--- Records provided Enclosed Below ---

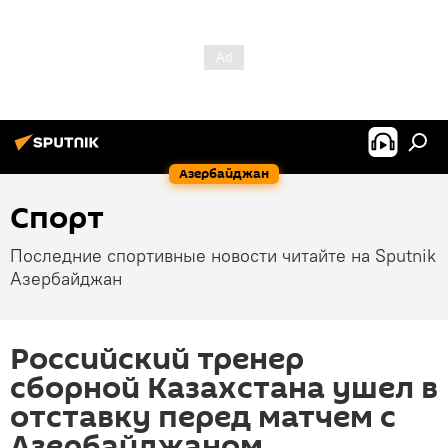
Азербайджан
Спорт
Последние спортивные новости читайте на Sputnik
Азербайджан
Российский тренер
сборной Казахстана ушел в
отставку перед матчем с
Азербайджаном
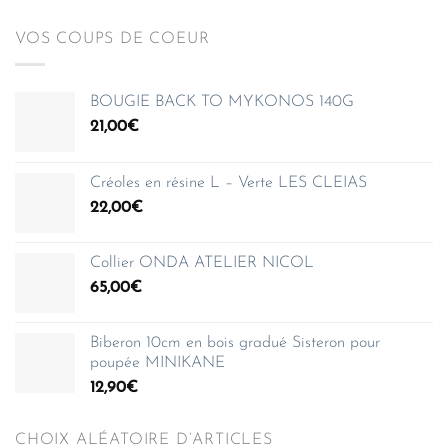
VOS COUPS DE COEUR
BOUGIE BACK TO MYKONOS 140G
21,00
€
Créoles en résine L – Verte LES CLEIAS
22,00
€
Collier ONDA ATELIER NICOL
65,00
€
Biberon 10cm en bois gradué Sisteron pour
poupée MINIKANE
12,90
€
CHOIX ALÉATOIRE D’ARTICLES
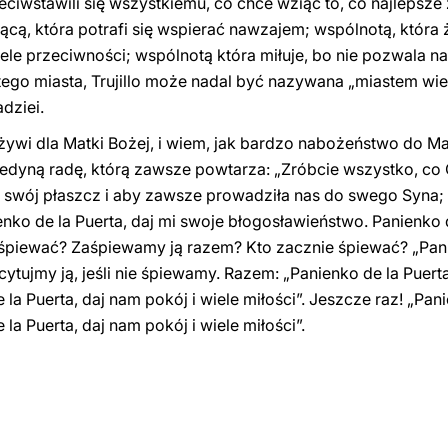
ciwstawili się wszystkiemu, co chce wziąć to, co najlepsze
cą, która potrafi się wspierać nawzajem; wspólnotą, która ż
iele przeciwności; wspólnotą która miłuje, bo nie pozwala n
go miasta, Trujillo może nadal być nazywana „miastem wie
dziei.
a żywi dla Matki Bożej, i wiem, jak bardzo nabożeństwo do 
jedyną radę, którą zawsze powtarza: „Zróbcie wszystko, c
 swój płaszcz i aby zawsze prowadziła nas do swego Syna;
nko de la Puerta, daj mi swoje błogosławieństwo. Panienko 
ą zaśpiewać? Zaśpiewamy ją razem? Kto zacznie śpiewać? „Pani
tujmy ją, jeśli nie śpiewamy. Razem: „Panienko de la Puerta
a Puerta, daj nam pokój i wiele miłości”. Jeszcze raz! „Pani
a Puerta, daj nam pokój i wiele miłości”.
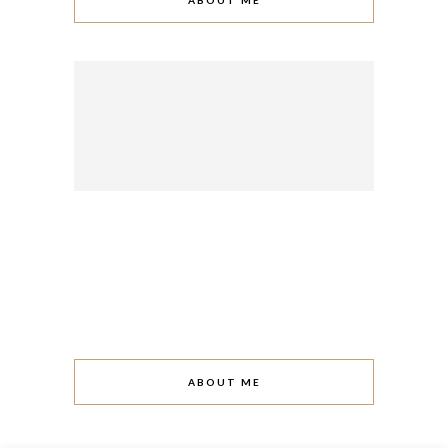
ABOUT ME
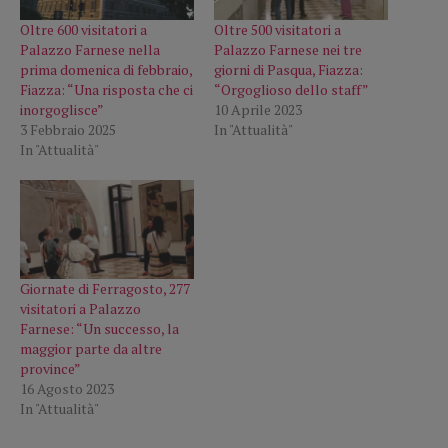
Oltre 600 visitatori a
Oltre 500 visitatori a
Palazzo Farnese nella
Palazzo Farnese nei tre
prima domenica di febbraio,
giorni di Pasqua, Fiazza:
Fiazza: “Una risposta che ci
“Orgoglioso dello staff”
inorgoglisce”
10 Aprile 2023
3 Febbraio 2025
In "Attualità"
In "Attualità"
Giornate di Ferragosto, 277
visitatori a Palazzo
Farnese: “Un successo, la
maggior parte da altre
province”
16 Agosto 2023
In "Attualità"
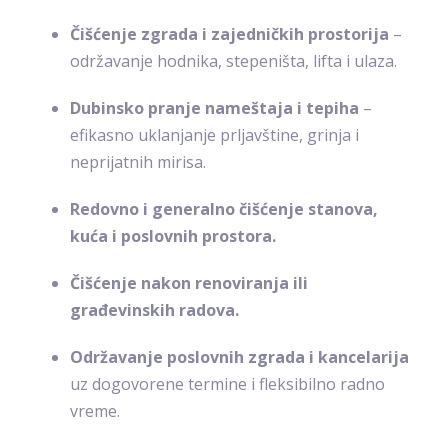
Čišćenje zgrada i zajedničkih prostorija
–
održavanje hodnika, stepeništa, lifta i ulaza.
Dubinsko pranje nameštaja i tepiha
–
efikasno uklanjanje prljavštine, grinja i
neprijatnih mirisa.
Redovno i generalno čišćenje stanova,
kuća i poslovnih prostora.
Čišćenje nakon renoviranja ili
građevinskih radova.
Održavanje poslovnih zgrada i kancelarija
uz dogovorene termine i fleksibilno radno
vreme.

--- End of Enclosed Records provided ---

• _To do_: The answer must reproduce every line of the records above exactly, with all pictures left out.

• _Response area_:
Азербайджан
Спорт
Последние спортивные новости читайте на Sputnik
Азербайджан
Российский тренер
сборной Казахстана ушел в
отставку перед матчем с
Азербайджаном
VOS COUPS DE COEUR
BOUGIE BACK TO MYKONOS 140G
21,00
€
Créoles en résine L – Verte LES CLEIAS
22,00
€
Collier ONDA ATELIER NICOL
65,00
€
Biberon 10cm en bois gradué Sisteron pour
poupée MINIKANE
12,90
€
CHOIX ALÉATOIRE D’ARTICLES
ciwstawili się wszystkiemu, co chce wziąć to, co najlepsze
cą, która potrafi się wspierać nawzajem; wspólnotą, która ż
iele przeciwności; wspólnotą która miłuje, bo nie pozwala n
go miasta, Trujillo może nadal być nazywana „miastem wie
dziei.
a żywi dla Matki Bożej, i wiem, jak bardzo nabożeństwo do 
jedyną radę, którą zawsze powtarza: „Zróbcie wszystko, c
 swój płaszcz i aby zawsze prowadziła nas do swego Syna;
nko de la Puerta, daj mi swoje błogosławieństwo. Panienko 
ą zaśpiewać? Zaśpiewamy ją razem? Kto zacznie śpiewać? „Pani
tujmy ją, jeśli nie śpiewamy. Razem: „Panienko de la Puerta
a Puerta, daj nam pokój i wiele miłości”. Jeszcze raz! „Pani
a Puerta, daj nam pokój i wiele miłości”.
ABOUT ME
Oltre 600 visitatori a
Oltre 500 visitatori a
Palazzo Farnese nella
Palazzo Farnese nei tre
prima domenica di febbraio,
giorni di Pasqua, Fiazza:
Fiazza: “Una risposta che ci
“Orgoglioso dello staff”
inorgoglisce”
10 Aprile 2023
3 Febbraio 2025
In "Attualità"
In "Attualità"
Giornate di Ferragosto, 277
visitatori a Palazzo
Farnese: “Un successo, la
maggior parte da altre
province”
16 Agosto 2023
In "Attualità"
Čišćenje zgrada i zajedničkih prostorija
–
održavanje hodnika, stepeništa, lifta i ulaza.
Dubinsko pranje nameštaja i tepiha
–
efikasno uklanjanje prljavštine, grinja i
neprijatnih mirisa.
Redovno i generalno čišćenje stanova,
kuća i poslovnih prostora.
Čišćenje nakon renoviranja ili
građevinskih radova.
Održavanje poslovnih zgrada i kancelarija
uz dogovorene termine i fleksibilno radno
vreme.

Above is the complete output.